__Exercise details__. Transcribe the whole listing below without changing a word, but leave out every image.

__Given material__.
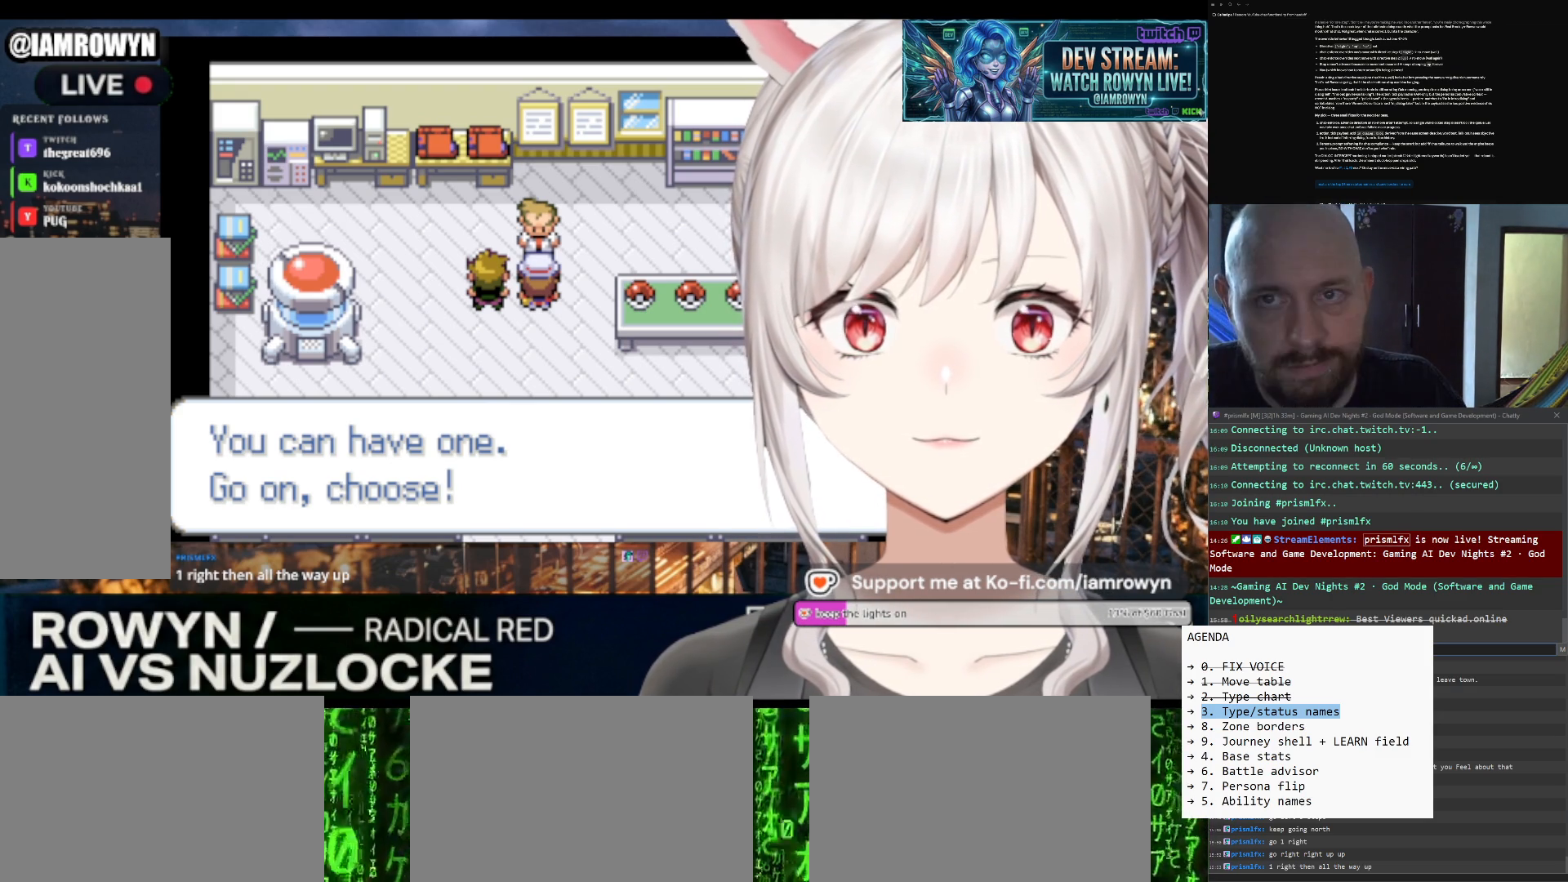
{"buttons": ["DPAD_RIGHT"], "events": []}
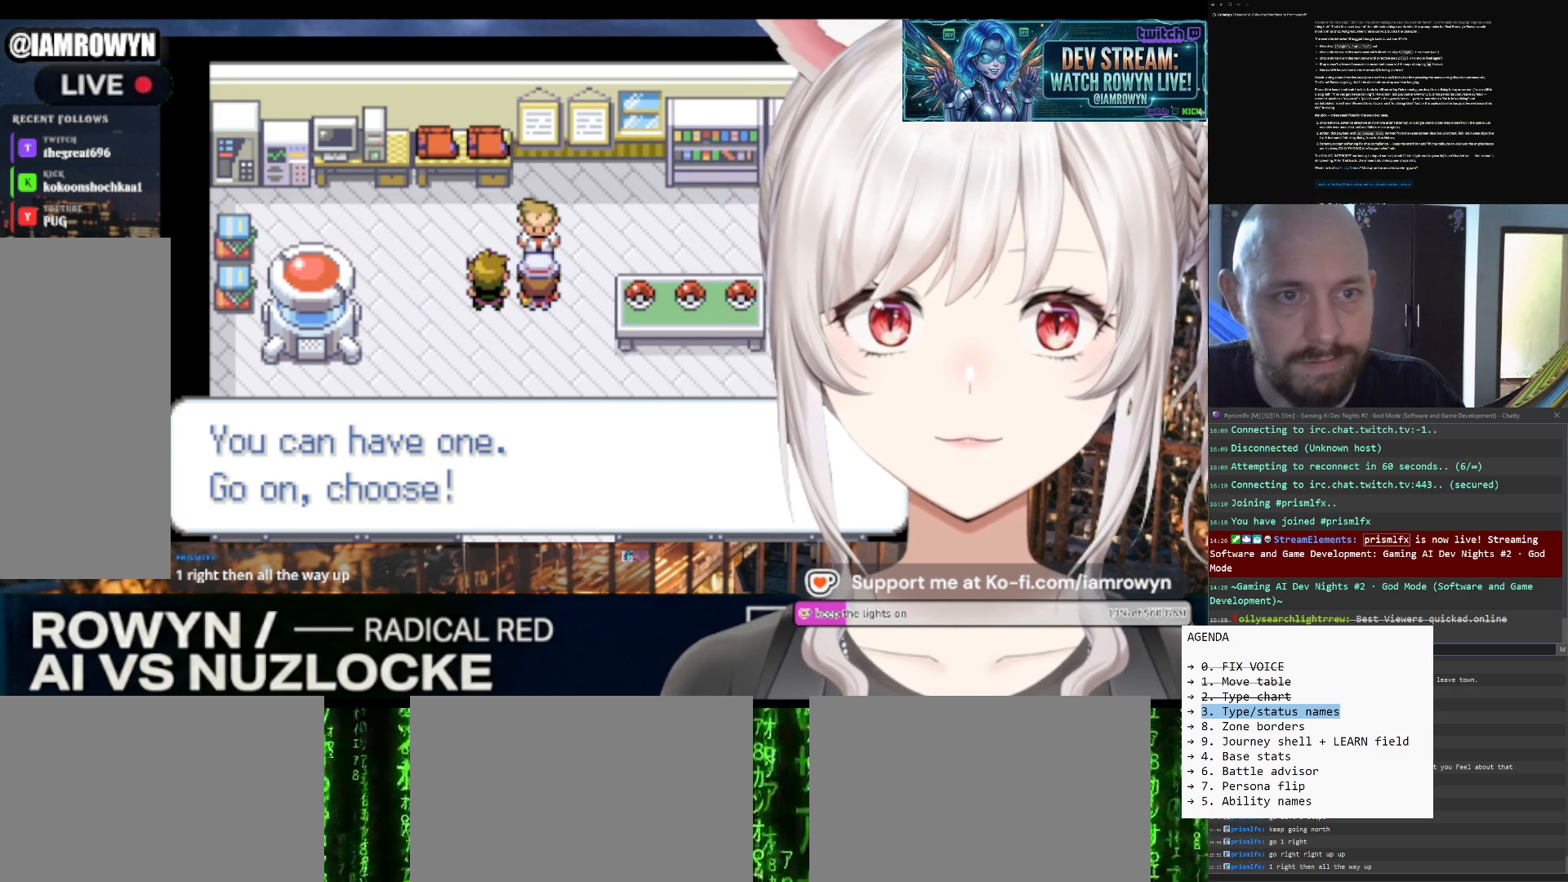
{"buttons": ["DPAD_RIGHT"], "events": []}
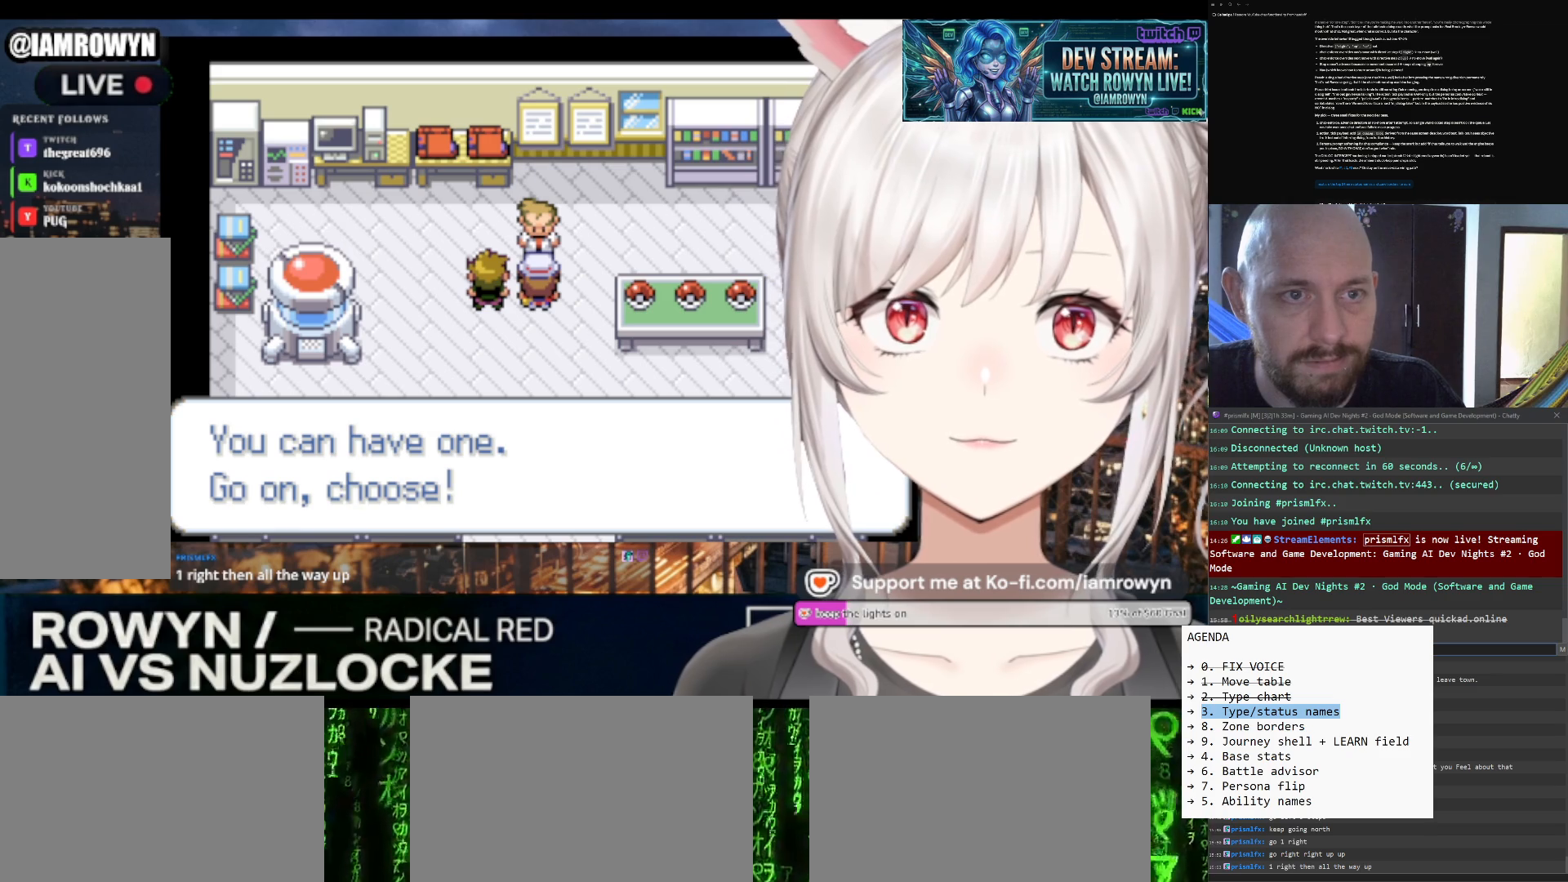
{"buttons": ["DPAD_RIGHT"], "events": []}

__Task answer__.
{"buttons": ["DPAD_RIGHT"], "events": []}
{"buttons": ["DPAD_RIGHT"], "events": []}
{"buttons": ["DPAD_RIGHT"], "events": []}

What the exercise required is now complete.